# Exercise
In one to three sentences, explain why the abstract below on monitoring residual disease in chronic myeloid leukemia says its findings appear to justify maintaining imatinib treatment indefinitely.

Molecular monitoring of residual disease in chronic myeloid leukemia by genomic DNA compared with conventional mRNA analysis

Abstract

Translocation t(9;22), which produces the BCR-ABL gene, is pathognomonic of chronic myeloid leukemia. For clinical purposes, the amount of chimeric transcript is considered proportional to the leukemic clone; thus, mRNA is commonly used for molecular monitoring of patients. However, there is no consensus regarding the degree of increase in mRNA that should cause concern or whether the absence of transcript indicates a "cure." In this study, we analyzed 57 samples from 10 chronic myeloid leukemia patients undergoing imatinib treatment. For each sample, we compared BCR-ABL mRNA levels with the actual proportion of leukemic cells, which were measured through a novel genomic approach based on the quantitative amplification of DNA breakpoints. The two approaches gave similar patterns of residual disease, and the majority of patients were still positive after an average treatment period of 2 years. Nevertheless, in one of two patients with confirmed undetectable levels of chimeric transcript, DNA still revealed the persistence of leukemic cells at 42 months. These findings appear to justify the clinical practice of maintaining imatinib treatment indefinitely. However, the absence of leukemic DNA (observed in 1 of 10 patients) could be used to identify possible candidates for drug discontinuation. In conclusion, DNA analysis proved to be a reliable index of residual disease with potential applications in the field of clinical diagnostics and research.

Figure 1

Molecular follow-up of patient 8. A: Comparison of DNA and mRNA results during the 42 months of IM therapy. UND, undetectable levels. B: The amplification of 300 ng of peripheral blood DNA extracted after 42 months of therapy still reveals disease eradication. C: The same amount of DNA from a healthy participant was positive for the control (BCR) but not for the BCR-ABL sequence. D: Amplification of 300 ng of DNA from patient 8, subsequently diluted 1:10 into the DNA from a healthy participant, demonstrates a sensitivity greater than the minimum value of 10⁻⁴ dilutions.

Source data
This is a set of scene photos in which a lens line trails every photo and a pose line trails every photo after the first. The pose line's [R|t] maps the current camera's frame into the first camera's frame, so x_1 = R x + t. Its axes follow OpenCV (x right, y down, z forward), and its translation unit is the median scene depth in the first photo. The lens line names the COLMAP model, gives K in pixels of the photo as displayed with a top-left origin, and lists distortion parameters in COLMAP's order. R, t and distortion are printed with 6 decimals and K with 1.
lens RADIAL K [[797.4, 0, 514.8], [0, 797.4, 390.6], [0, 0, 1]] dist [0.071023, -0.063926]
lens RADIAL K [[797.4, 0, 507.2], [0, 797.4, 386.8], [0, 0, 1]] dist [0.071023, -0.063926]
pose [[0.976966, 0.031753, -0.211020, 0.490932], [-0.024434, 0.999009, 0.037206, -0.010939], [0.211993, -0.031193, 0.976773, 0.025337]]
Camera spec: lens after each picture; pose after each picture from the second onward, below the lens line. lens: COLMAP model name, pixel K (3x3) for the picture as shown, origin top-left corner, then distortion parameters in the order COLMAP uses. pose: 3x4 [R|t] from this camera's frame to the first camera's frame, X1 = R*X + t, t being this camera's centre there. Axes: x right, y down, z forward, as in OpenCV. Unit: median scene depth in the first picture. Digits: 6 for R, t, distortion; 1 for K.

==

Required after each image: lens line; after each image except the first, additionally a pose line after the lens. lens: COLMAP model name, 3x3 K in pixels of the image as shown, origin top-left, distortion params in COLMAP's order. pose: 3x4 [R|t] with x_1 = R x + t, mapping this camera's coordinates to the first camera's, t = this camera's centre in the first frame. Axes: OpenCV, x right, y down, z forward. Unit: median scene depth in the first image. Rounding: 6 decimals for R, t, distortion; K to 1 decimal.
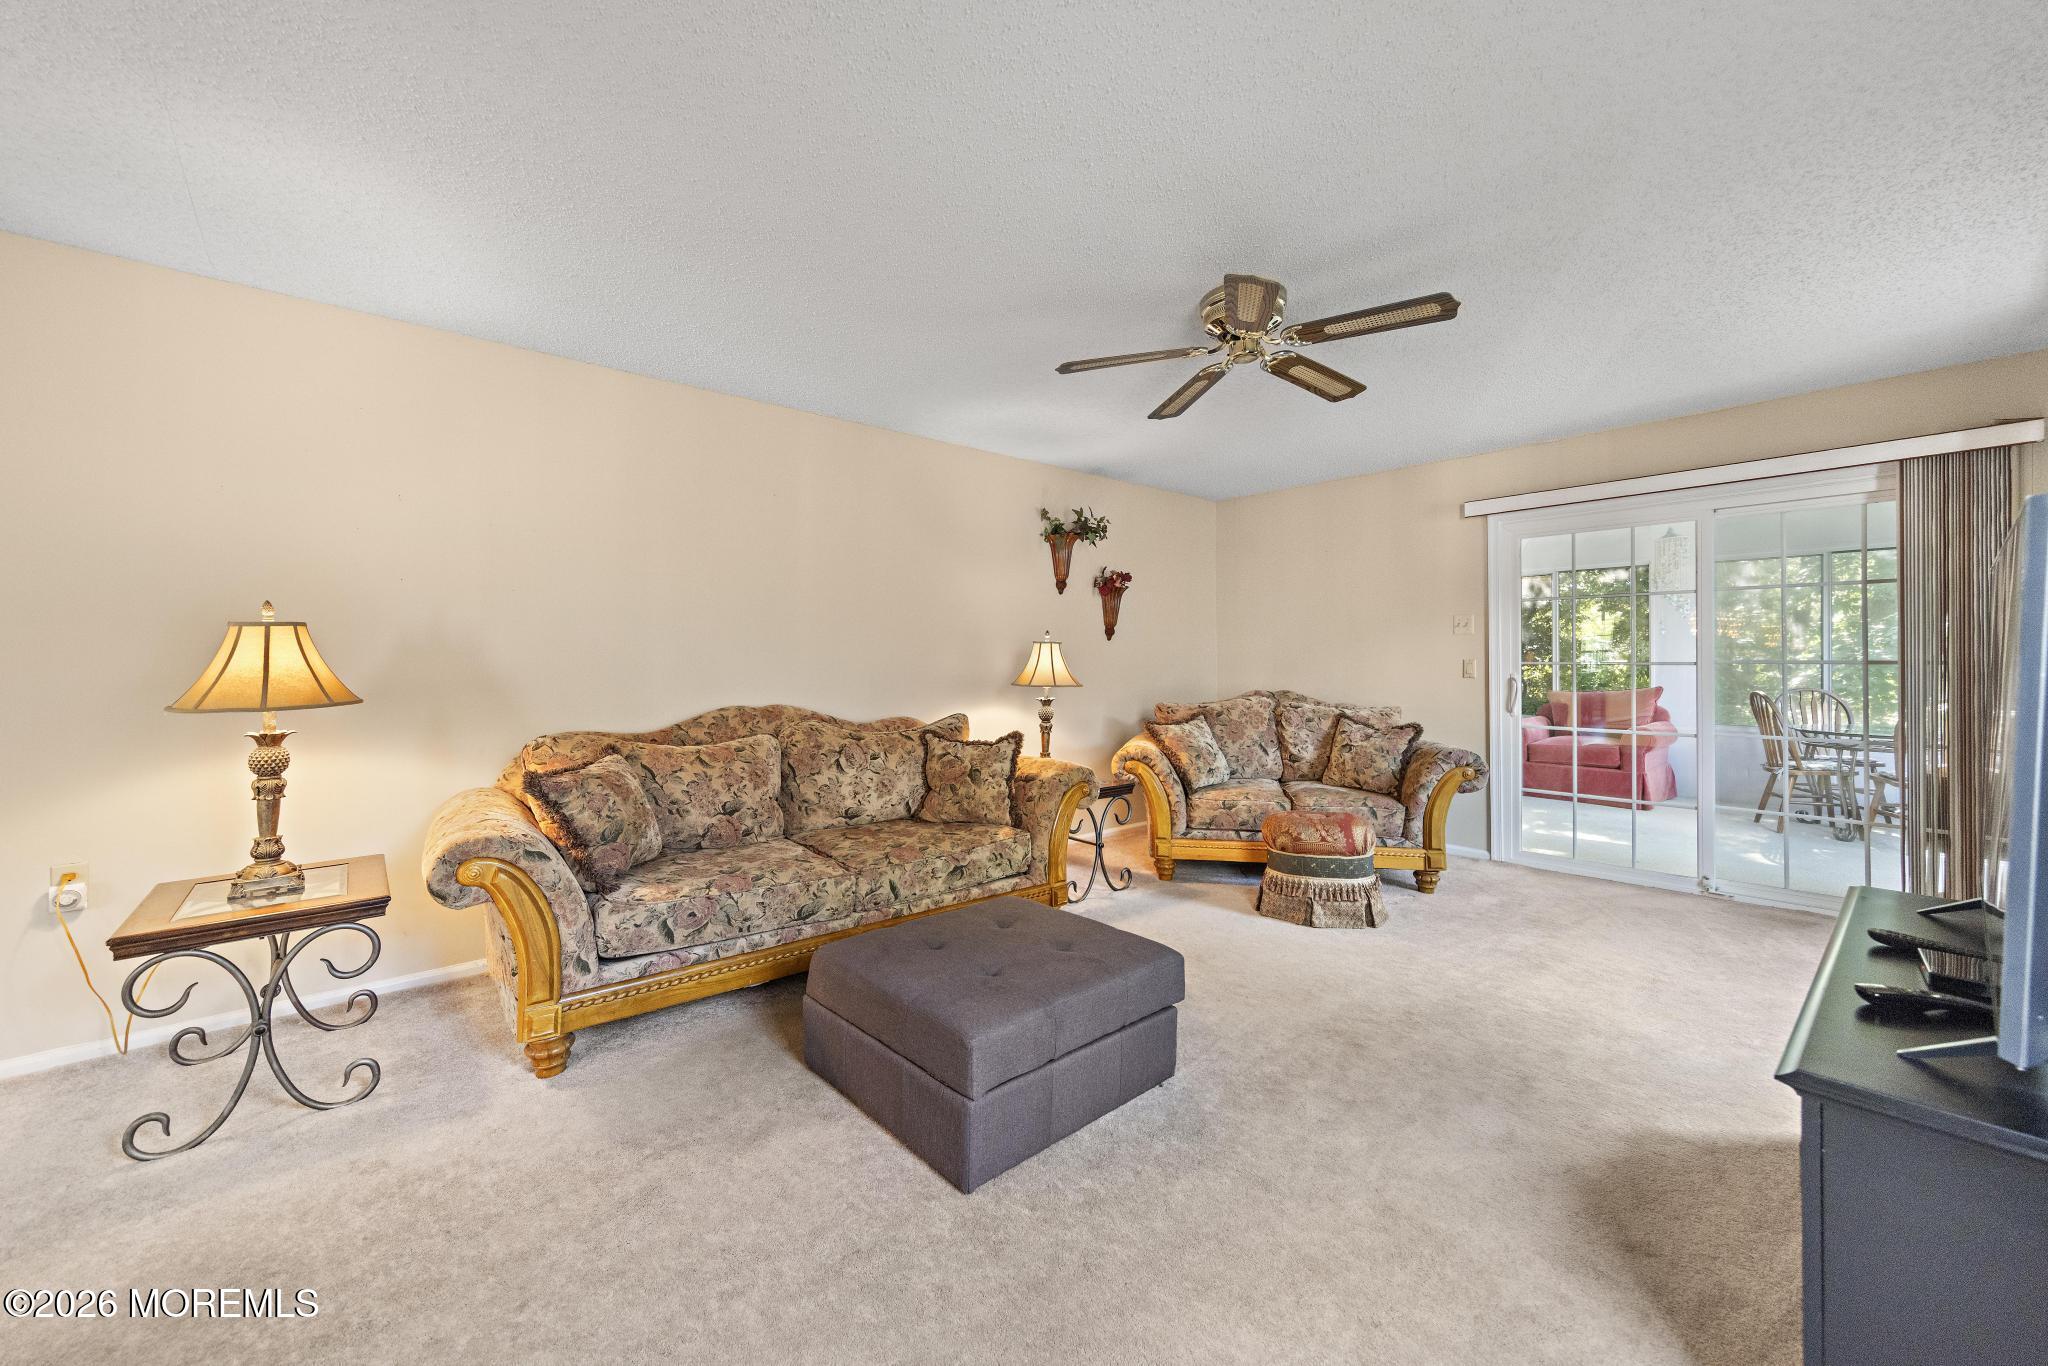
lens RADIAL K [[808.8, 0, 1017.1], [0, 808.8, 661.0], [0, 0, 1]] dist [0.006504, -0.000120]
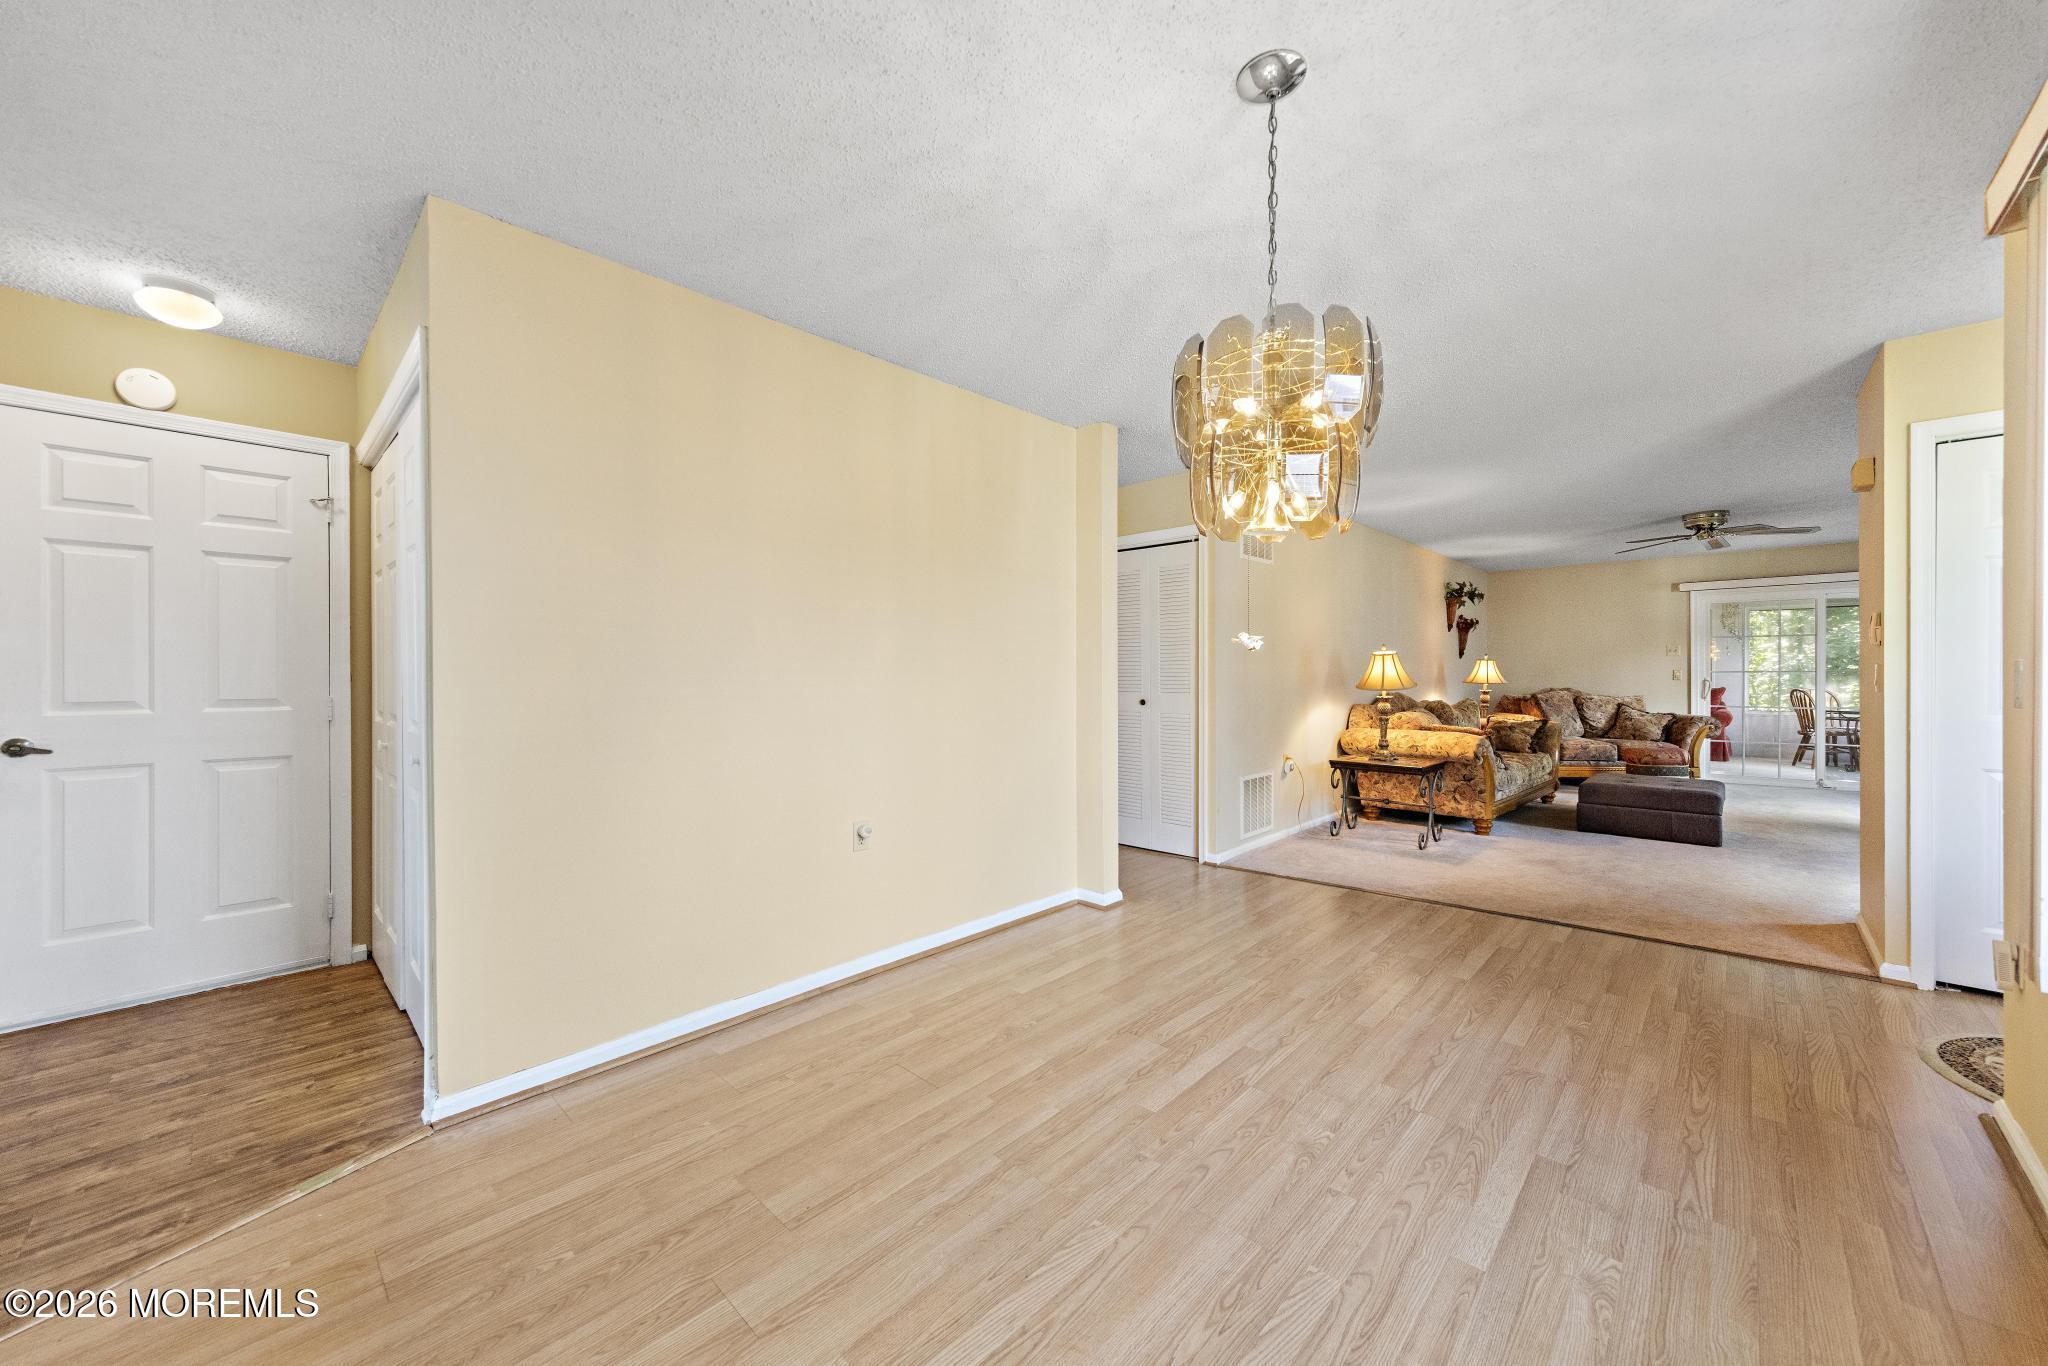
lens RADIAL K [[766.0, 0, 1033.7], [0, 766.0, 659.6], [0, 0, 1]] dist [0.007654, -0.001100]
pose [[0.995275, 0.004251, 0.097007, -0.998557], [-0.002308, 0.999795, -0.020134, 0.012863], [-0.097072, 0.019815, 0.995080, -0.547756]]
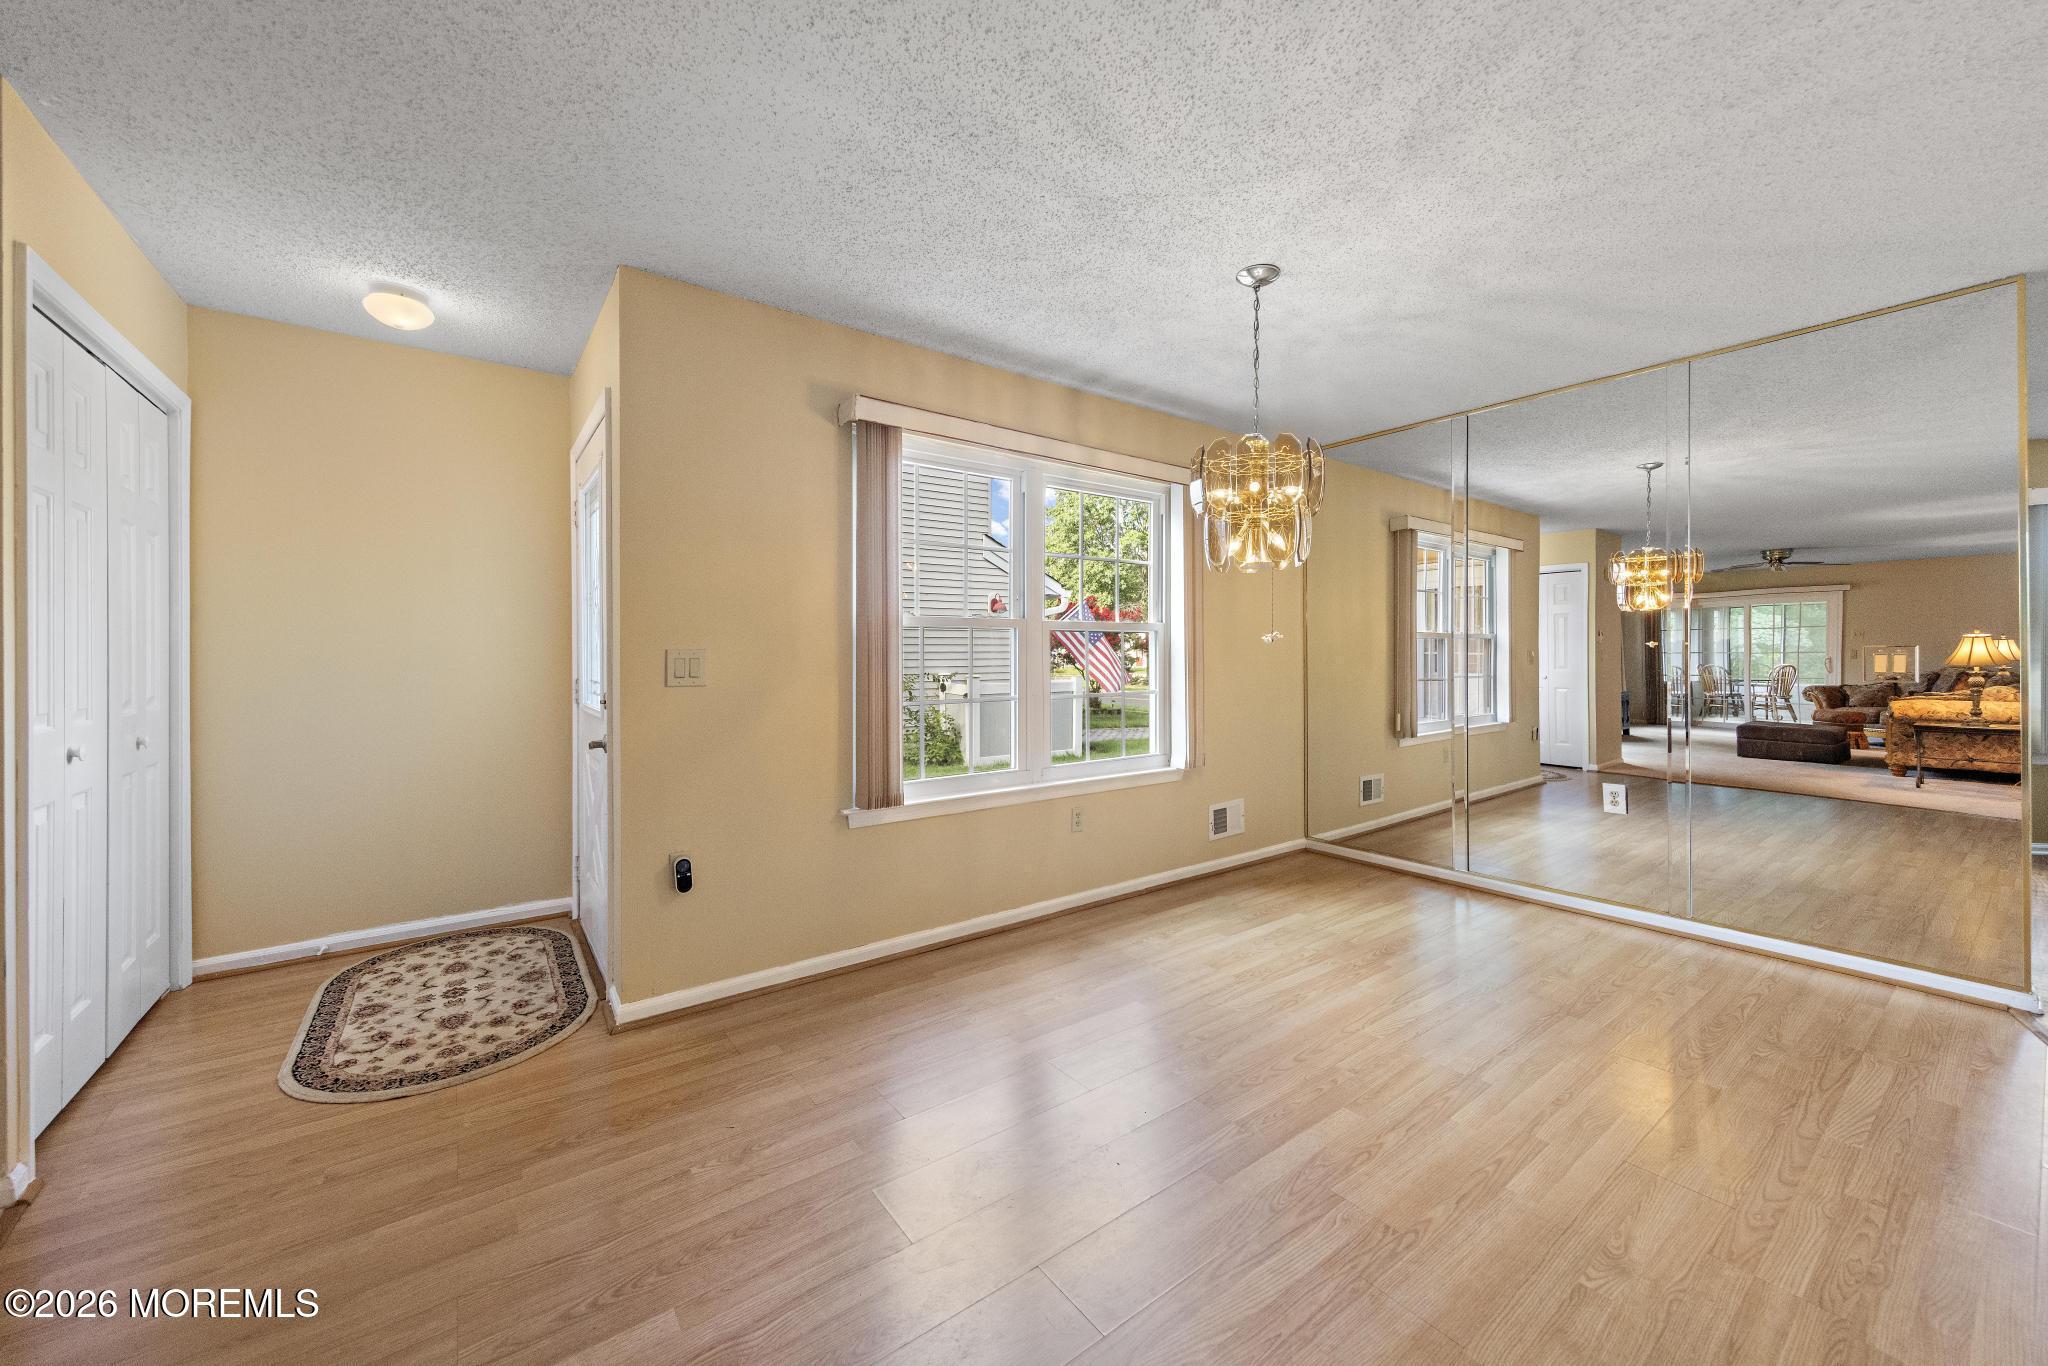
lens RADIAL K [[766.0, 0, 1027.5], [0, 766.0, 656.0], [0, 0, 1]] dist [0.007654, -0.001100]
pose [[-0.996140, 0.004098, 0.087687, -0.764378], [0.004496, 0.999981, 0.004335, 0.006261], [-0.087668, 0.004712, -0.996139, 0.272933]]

# Response to this task
Most patients were still positive for residual disease after an average of 2 years of treatment. In one of the two patients whose chimeric transcript had fallen to confirmed undetectable levels, DNA analysis still showed leukemic cells at 42 months.